Go through the lines below and copy each one that holds the string "wrist".

EXERCISE INPUT:
=-=-=
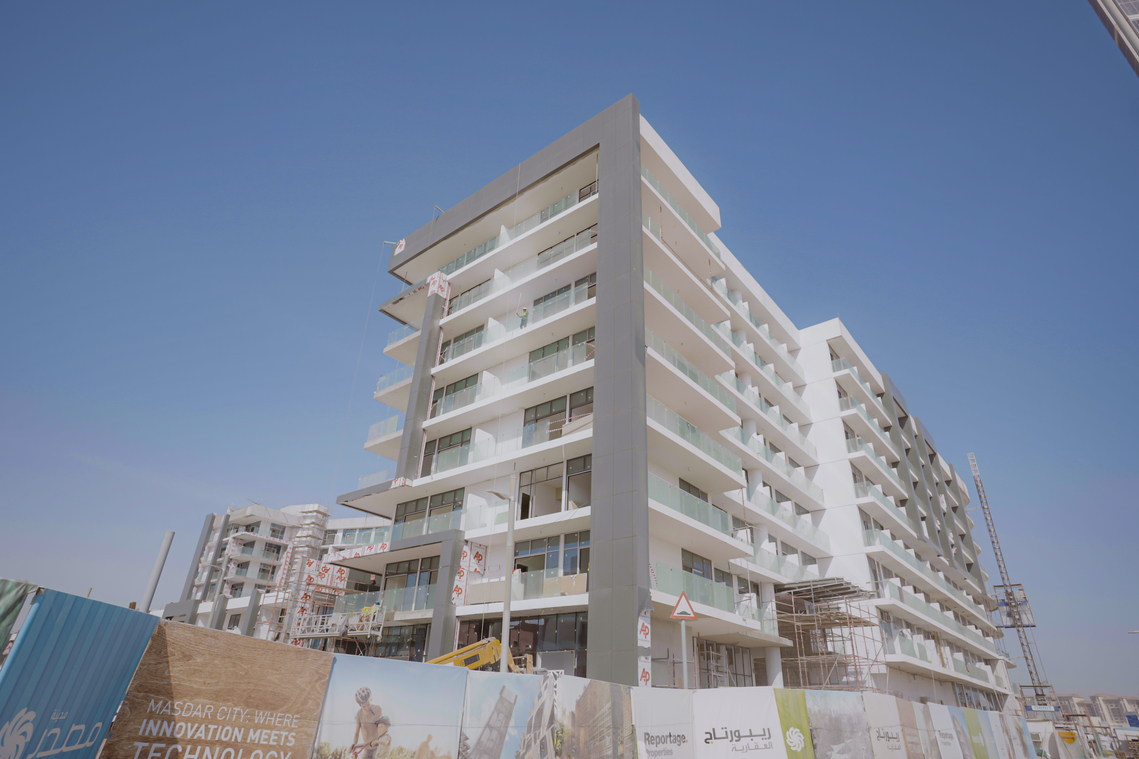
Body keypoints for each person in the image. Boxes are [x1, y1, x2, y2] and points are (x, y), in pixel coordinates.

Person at [351, 688, 392, 759]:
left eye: (368, 705)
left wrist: (386, 740)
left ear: (370, 699)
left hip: (378, 746)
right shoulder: (359, 714)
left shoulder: (377, 709)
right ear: (360, 705)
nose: (367, 708)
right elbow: (357, 733)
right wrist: (354, 745)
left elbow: (383, 727)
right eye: (364, 706)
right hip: (367, 747)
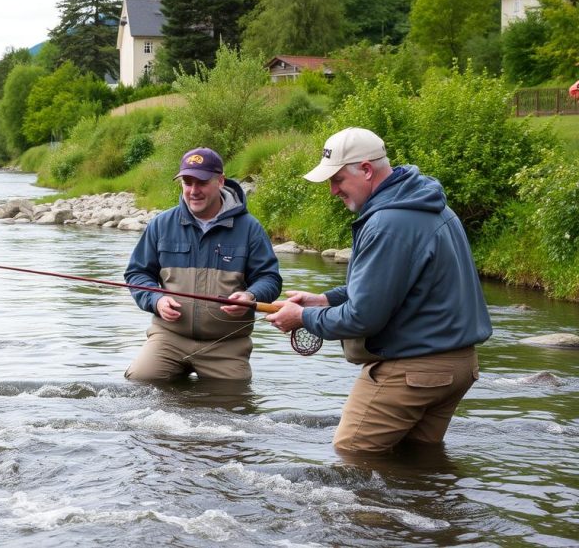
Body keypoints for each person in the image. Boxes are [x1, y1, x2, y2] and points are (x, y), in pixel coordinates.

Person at [265, 127, 492, 453]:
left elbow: (362, 318)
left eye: (338, 179)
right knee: (416, 465)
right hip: (458, 366)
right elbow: (394, 285)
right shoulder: (427, 204)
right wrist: (325, 299)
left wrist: (303, 317)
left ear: (367, 170)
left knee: (352, 454)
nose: (332, 190)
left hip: (414, 370)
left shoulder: (389, 222)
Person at [124, 148, 282, 382]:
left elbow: (270, 279)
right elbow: (137, 274)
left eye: (202, 183)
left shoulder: (250, 229)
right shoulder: (161, 224)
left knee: (234, 407)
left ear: (220, 181)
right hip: (169, 338)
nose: (194, 191)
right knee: (140, 383)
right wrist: (156, 300)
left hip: (227, 344)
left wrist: (250, 296)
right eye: (187, 183)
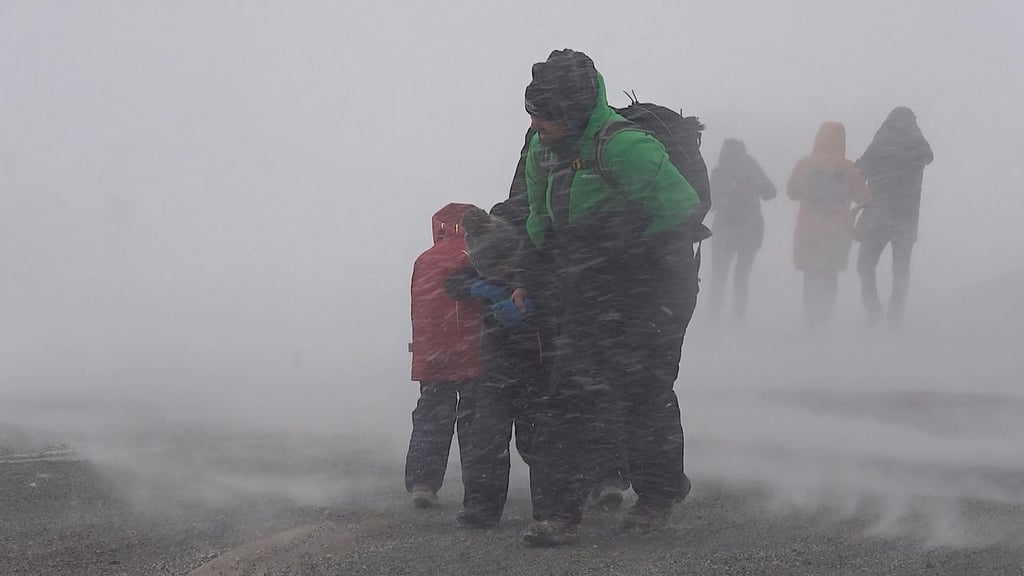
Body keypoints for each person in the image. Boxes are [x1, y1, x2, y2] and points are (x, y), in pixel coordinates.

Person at [513, 49, 702, 546]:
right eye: (532, 115)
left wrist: (623, 245)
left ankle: (658, 497)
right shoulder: (542, 149)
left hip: (654, 282)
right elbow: (537, 216)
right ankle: (557, 513)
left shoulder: (625, 147)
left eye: (546, 117)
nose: (537, 125)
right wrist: (530, 273)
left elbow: (682, 209)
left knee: (644, 390)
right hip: (587, 282)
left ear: (574, 110)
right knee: (568, 393)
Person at [446, 205, 547, 529]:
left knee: (536, 438)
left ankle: (553, 506)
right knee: (490, 436)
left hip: (534, 361)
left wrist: (531, 309)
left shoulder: (534, 270)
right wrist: (481, 288)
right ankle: (481, 508)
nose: (494, 274)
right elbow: (454, 281)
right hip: (499, 362)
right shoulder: (483, 264)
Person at [405, 203, 483, 508]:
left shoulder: (424, 260)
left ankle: (422, 483)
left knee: (432, 417)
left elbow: (420, 310)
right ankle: (476, 488)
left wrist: (425, 350)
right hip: (474, 350)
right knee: (474, 421)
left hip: (433, 352)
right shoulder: (478, 255)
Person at [854, 107, 933, 329]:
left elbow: (862, 168)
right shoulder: (916, 142)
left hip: (879, 215)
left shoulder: (882, 139)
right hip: (906, 217)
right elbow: (929, 157)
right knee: (900, 270)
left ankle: (873, 310)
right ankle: (895, 317)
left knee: (865, 264)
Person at [786, 122, 870, 330]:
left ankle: (811, 320)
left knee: (810, 274)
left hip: (809, 230)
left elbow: (791, 192)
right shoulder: (847, 168)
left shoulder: (805, 165)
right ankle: (824, 318)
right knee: (829, 275)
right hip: (836, 232)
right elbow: (864, 197)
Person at [708, 138, 777, 324]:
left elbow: (711, 203)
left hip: (725, 229)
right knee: (741, 277)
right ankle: (737, 319)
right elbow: (771, 192)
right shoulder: (752, 168)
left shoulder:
=-=-=
TASK SOLUTION:
left wrist: (386, 740)
right wrist: (354, 745)
right wrist: (325, 299)
left wrist: (303, 317)
right wrist: (156, 300)
left wrist: (250, 296)
left wrist: (623, 245)
right wrist: (530, 273)
left wrist: (531, 309)
right wrist: (481, 288)
left wrist: (425, 350)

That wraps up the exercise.